While Sanders’ challenge to Hillary Clinton in 2016 didn’t instantly transform the Democratic Party, by rallying grassroots support around core left-wing ideas, his campaign helped radically reshape the party’s direction, with Medicare for All becoming a virtual litmus test for candidates running in 2020. (As of last week, Rep. Hakeem Jeffries (D‑NY), chairman of the House Democratic caucus and a potential successor to House Speaker Nancy Pelosi, is co-sponsoring Medicare for All). The progressive movement that organized around Sanders forced important changes on the Democratic Party after 2016, such as the weakening of superdelegates’ power, even if the party continues to resist progressive ideas like a climate change debate.
We might also look at the Right as an example. An insurgent movement like the Tea Party made heavy use of confrontational tactics and primary challenges to wrench the Republican Party toward its end of the political spectrum. Donald Trump’s antagonistic relationship with a GOP establishment that largely opposed him didn’t stop him from both winning the Republican primary and the general election, and today’s GOP has been refashioned in Trump’s image, with even his fiercest Republican critics now fully signing on to his agenda.
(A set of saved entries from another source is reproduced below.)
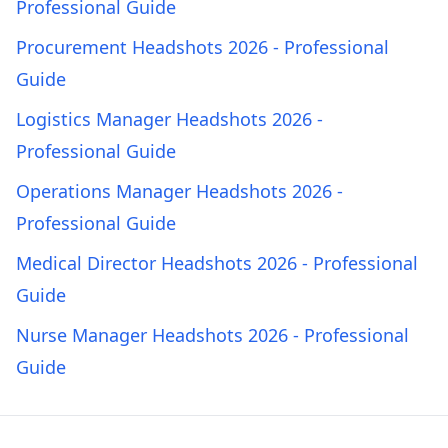
Professional Guide
Procurement Headshots 2026 - Professional
Guide
Logistics Manager Headshots 2026 -
Professional Guide
Operations Manager Headshots 2026 -
Professional Guide
Medical Director Headshots 2026 - Professional
Guide
Nurse Manager Headshots 2026 - Professional
Guide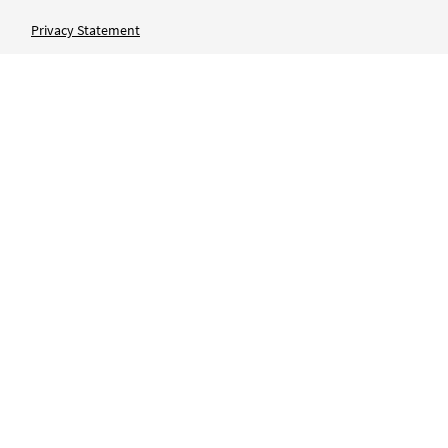
Privacy Statement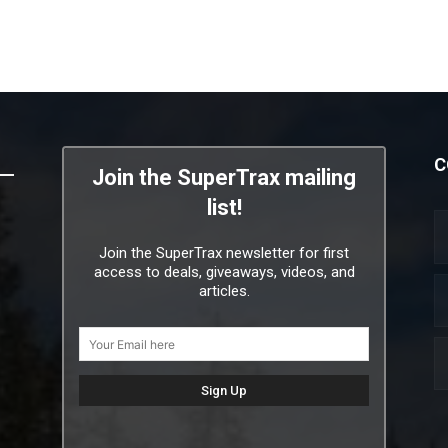
C
Join the SuperTrax mailing
list!
Join the SuperTrax newsletter for first
access to deals, giveaways, videos, and
articles.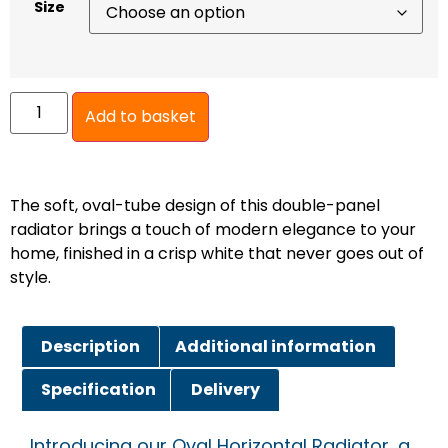
Size
Add to basket
The soft, oval-tube design of this double-panel
radiator brings a touch of modern elegance to your
home, finished in a crisp white that never goes out of
style.
Description
Additional information
Specification
Delivery
Introducing our Oval Horizontal Radiator, a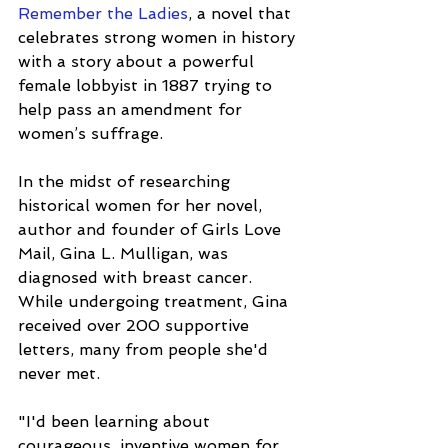
Remember the Ladies
, a novel that 
celebrates strong women in history 
with a story about a powerful 
female lobbyist in 1887 trying to 
help pass an amendment for 
women’s suffrage. 
In the midst of researching 
historical women for her novel, 
author and founder of Girls Love 
Mail, Gina L. Mulligan, was 
diagnosed with breast cancer. 
While undergoing treatment, Gina 
received over 200 supportive 
letters, many from people she'd 
never met.
"I'd been learning about 
courageous, inventive women for 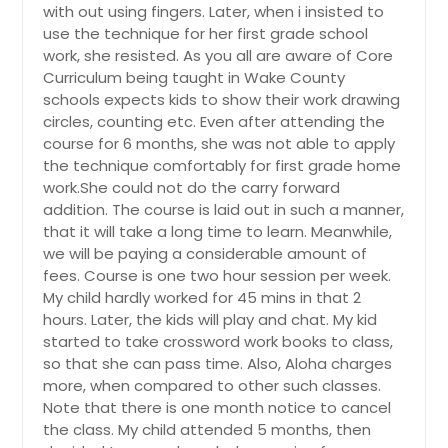
with out using fingers. Later, when i insisted to
use the technique for her first grade school
work, she resisted. As you all are aware of Core
Curriculum being taught in Wake County
schools expects kids to show their work drawing
circles, counting etc. Even after attending the
course for 6 months, she was not able to apply
the technique comfortably for first grade home
work.She could not do the carry forward
addition. The course is laid out in such a manner,
that it will take a long time to learn. Meanwhile,
we will be paying a considerable amount of
fees. Course is one two hour session per week.
My child hardly worked for 45 mins in that 2
hours. Later, the kids will play and chat. My kid
started to take crossword work books to class,
so that she can pass time. Also, Aloha charges
more, when compared to other such classes.
Note that there is one month notice to cancel
the class. My child attended 5 months, then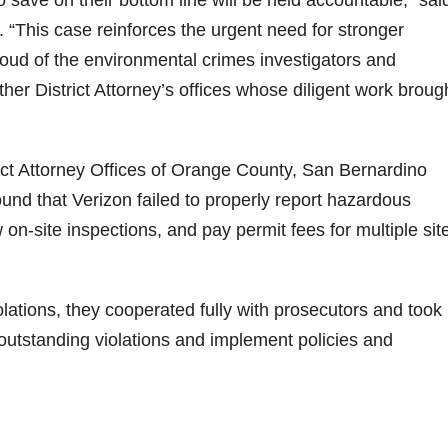
 “This case reinforces the urgent need for stronger
oud of the environmental crimes investigators and
ther District Attorney’s offices whose diligent work broug
rict Attorney Offices of Orange County, San Bernardino
und that Verizon failed to properly report hazardous
 on-site inspections, and pay permit fees for multiple sit
olations, they cooperated fully with prosecutors and took
l outstanding violations and implement policies and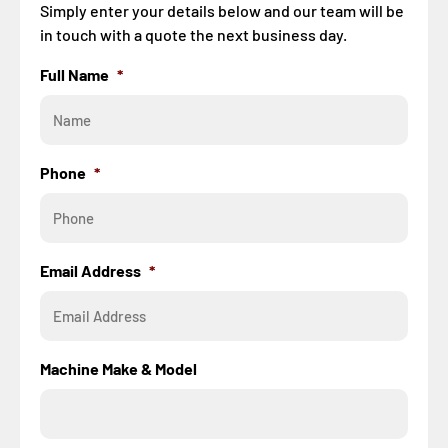
Simply enter your details below and our team will be
in touch with a quote the next business day.
Full Name
*
Phone
*
Email Address
*
Machine Make & Model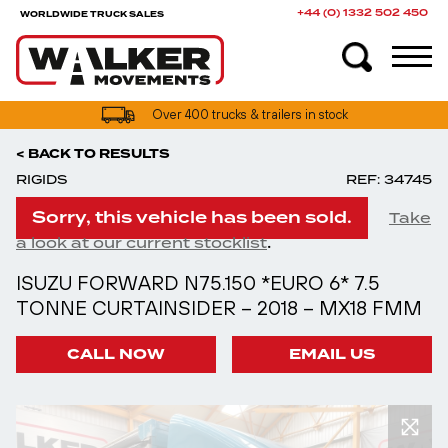
+44 (0) 1332 502 450
WORLDWIDE TRUCK SALES
Over 400 trucks & trailers in stock
< BACK TO RESULTS
RIGIDS
REF: 34745
Sorry, this vehicle has been sold.
Take
.
a look at our current stocklist
ISUZU FORWARD N75.150 *EURO 6* 7.5
TONNE CURTAINSIDER – 2018 – MX18 FMM
CALL NOW
EMAIL US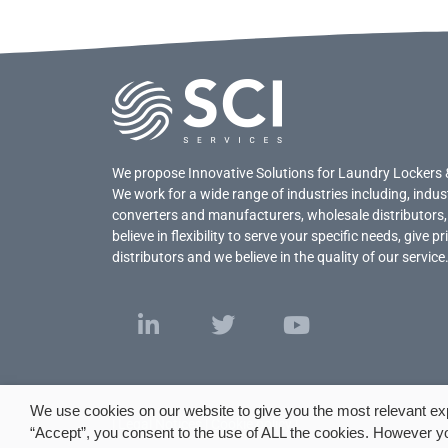
We propose Innovative Solutions for Laundry Lockers 
We work for a wide range of industries including, indus
converters and manufacturers, wholesale distributors,
believe in flexibility to serve your specific needs, give 
distributors and we believe in the quality of our service
We use cookies on our website to give you the most relevant ex
|
Legal Notices
|
Cookie policy
|
“Accept”, you consent to the use of ALL the cookies. However yo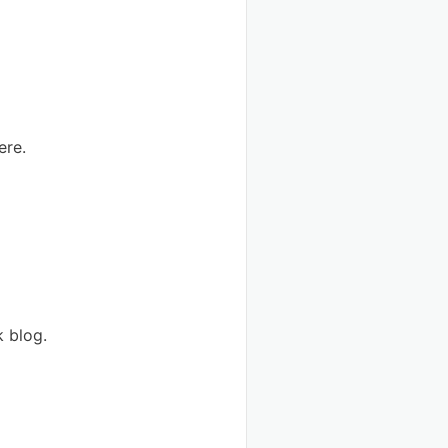
ere.
k blog.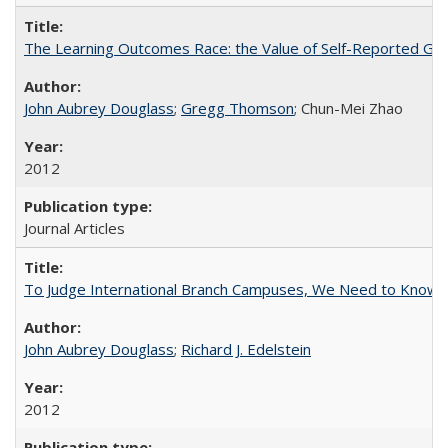
The Learning Outcomes Race: the Value of Self-Reported Gain
John Aubrey Douglass
;
Gregg Thomson
; Chun-Mei Zhao
2012
Journal Articles
To Judge International Branch Campuses, We Need to Know T
John Aubrey Douglass
;
Richard J. Edelstein
2012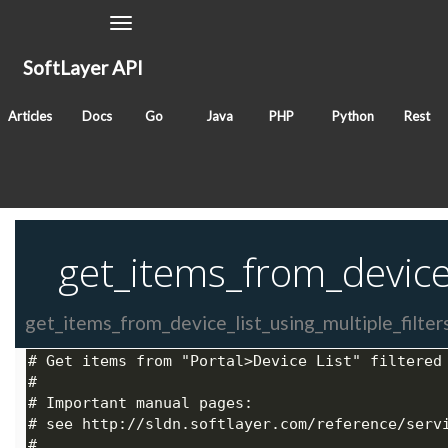
Toggle
Navigation
SoftLayer API
November 23, 2017
Articles
Docs
Go
Java
PHP
Python
Rest
Classes
SoftLayer_Search
SoftLayer_Hardware
Tags
search
get_items_from_device_
get_items_from_device_list_using_multiple_filters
Trump did this not by convincing members of the GOP establishment that he was correct, but by rallying voters and making it virtually impossible for Republicans to both keep their jobs and oppose him. If the next Democratic president fails to achieve something similar, they won’t just face an obstructionist Republican bloc, but a host of conservative Democrats who will stand as a barrier to their agenda, just as Obama did in 2009.
Both history and Warren’s own dealings with the 2016 Clinton campaign tell us that “big, structural change” can’t be won by coddling the Democratic Party establishment and the corporate money that funds them. Whatever the next Democratic president plans to do — whether embarking on a Green New Deal, breaking up big tech, or even something as paltry as implementing a “public option” for health care — they will run up against potentially fatal opposition from not just the GOP, but from within the Democratic Party itself. Only a direct challenge to the power of those elites will enable a progressive president to overcome it.